### [WHAT NEEDS TO BE DONE]
Copy the classification lines of every entry below word for word, and leave the pictures out of your answer.
— begin PROVIDED DATA —
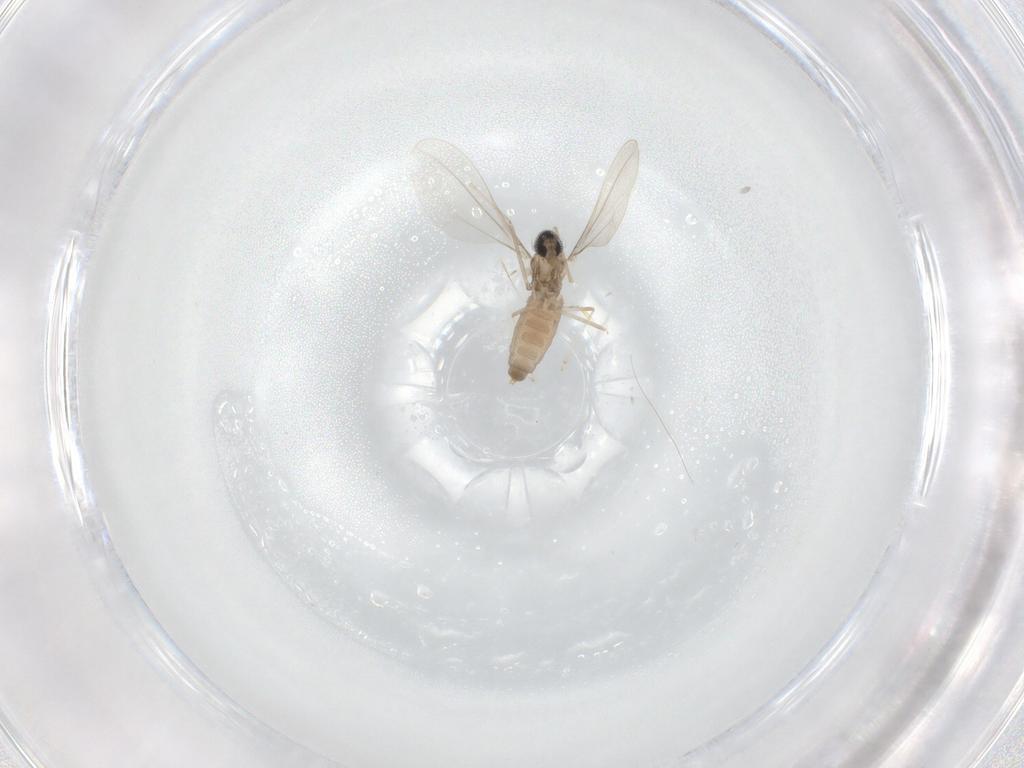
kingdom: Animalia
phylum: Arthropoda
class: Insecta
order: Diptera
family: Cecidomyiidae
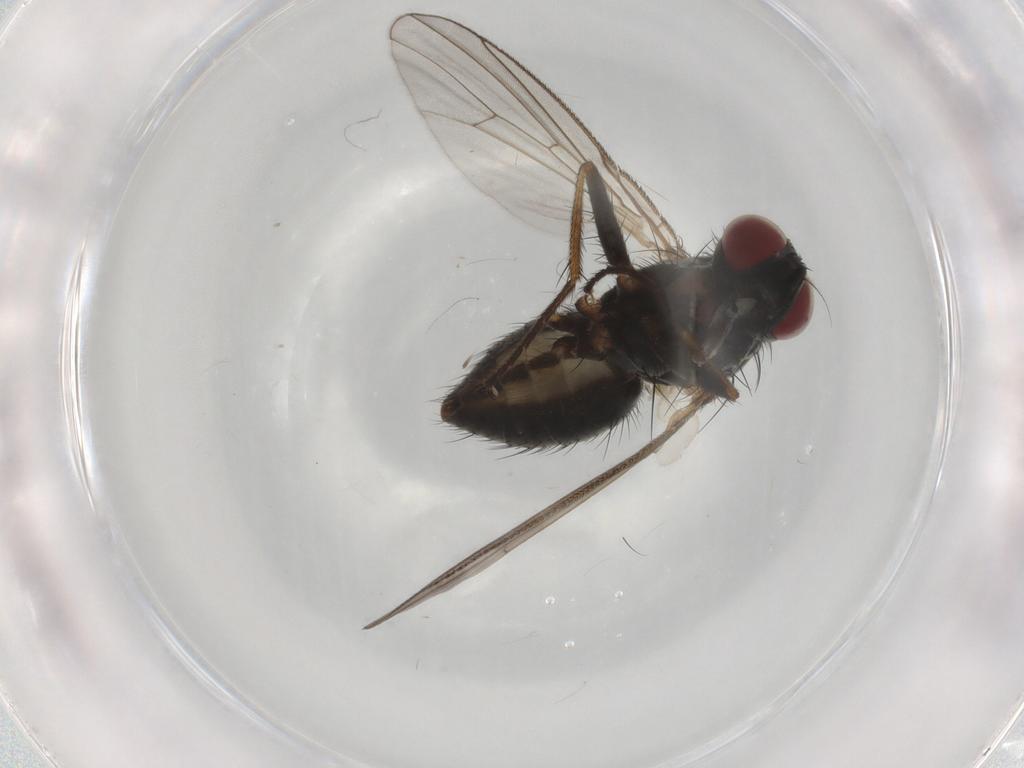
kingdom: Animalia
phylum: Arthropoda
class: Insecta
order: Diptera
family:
— end PROVIDED DATA —
### [ANSWER FOR THIS EXERCISE]
kingdom: Animalia
phylum: Arthropoda
class: Insecta
order: Diptera
family: Cecidomyiidae
kingdom: Animalia
phylum: Arthropoda
class: Insecta
order: Diptera
family:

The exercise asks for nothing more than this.